According to Friedrich Schleiermacer, we must "avoid the impression that a doctrine must belong to Christianity because it is contained in Scripture, whereas in point of fact it is only contained in Scripture because it belongs to Christianity."
One of the areas I would like to explore further as I continue my theological journey is the relationship between the people of God and Scripture, and the nature of the things which this relationship seems to generate - doctrine, ethics, ecclesial practice etc.
Right now my conviction is that some of us have the relationship backwards. This thinking posits that Scripture comes first, and out of it the people of God are formed. But in reality it is the people of God who are formed first, and it is through this people that Scripture is produced. This applies not only to "back then" but very much to the here and now. The people of God, the interpretive community, continues to produce Scripture in the sense that it continues to produce the reality in which Scripture is read as Scripture. Of course the body of people only produce this reality by their connection to the head of the body and by the life of the spirit flowing through them.

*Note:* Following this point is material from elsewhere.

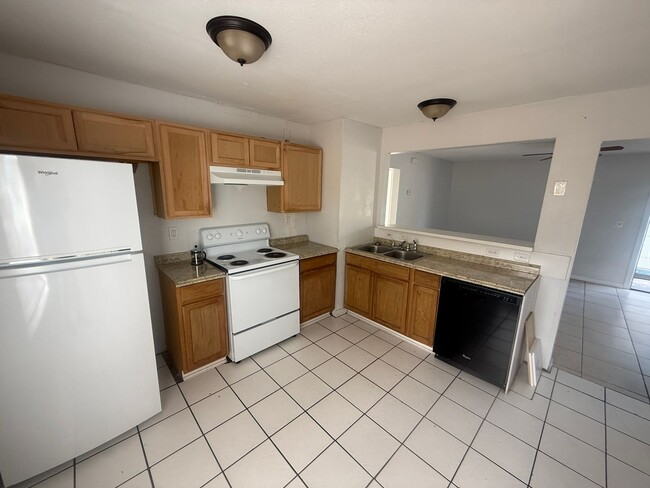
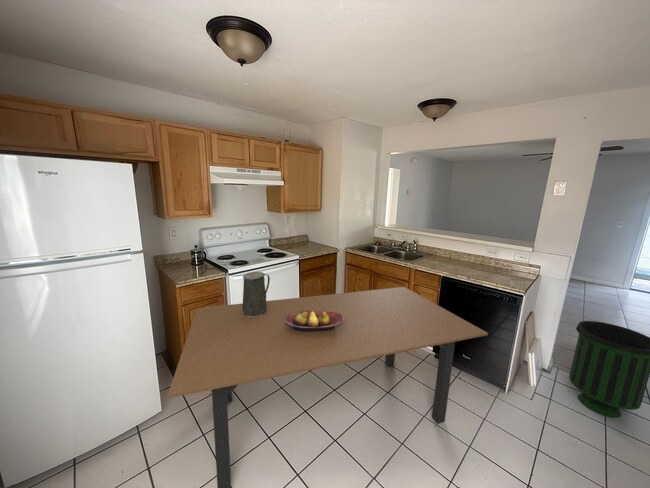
+ pitcher [242,271,271,317]
+ fruit bowl [284,311,344,332]
+ dining table [167,286,489,488]
+ trash can [568,320,650,419]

Back to Schleiermacher's point, we don't say that God is love because our Scripture says it. Rather, our Scripture says it because that is the kind of God who is revealed to (and who even creates) the people of God in the Christ-event, and these unveiled and newly created people are witnesses to and ambassadors of this same love. "God is love" is only contained in Scripture because there existed (and exists) a people of God for whom these words are intelligible and meaningful, in so much as they point to a reality that exists outside of the words but which nonetheless must be named with words.
I'm not sure if that makes sense, or if I even agree with Schleiermacher (or myself), but this is my quick attempt at drawing a monster, so to speak.

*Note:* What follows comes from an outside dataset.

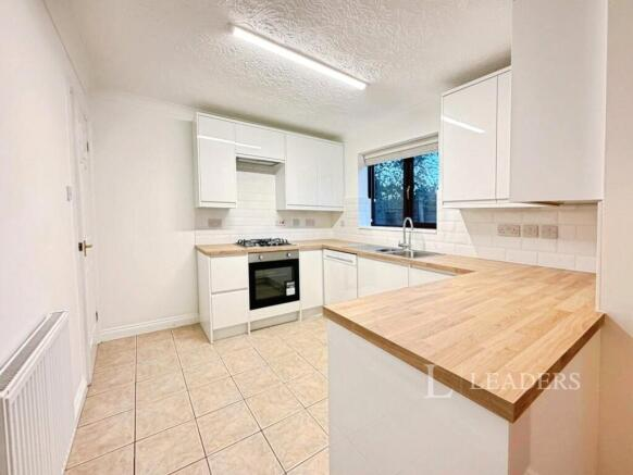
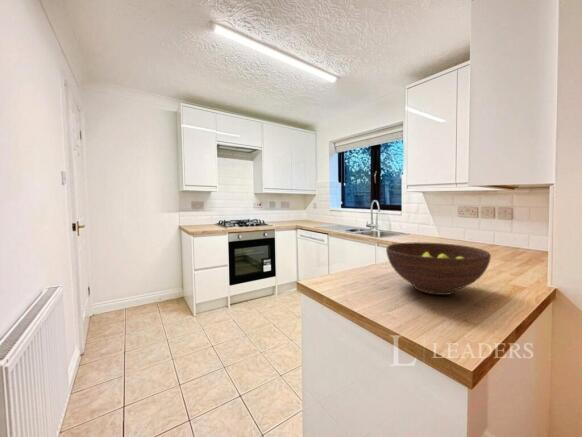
+ fruit bowl [385,241,492,296]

Good thoughts. You almost make me want to go back and read Vanhoozer's big orange book again:
ReplyDeletehttp://books.google.com/books?id=fY2b6C93N18C&printsec=frontcover&dq=kevin+vanhoozer&hl=en&ei=IHUcToWpKcO3hQeQsLXHBw&sa=X&oi=book_result&ct=book-thumbnail&resnum=1&ved=0CC4Q6wEwAA#v=onepage&q&f=false
That big orange book sits on my bedside locker pleading for me to stop making excuses for not reading it. Coincidentally, "you're too big" and "you're too orange" are the excuses I keep coming back to, although right now I'm telling it that I just have to read Lindbeck's book first and then I'll start on it, but we both know that's a lie.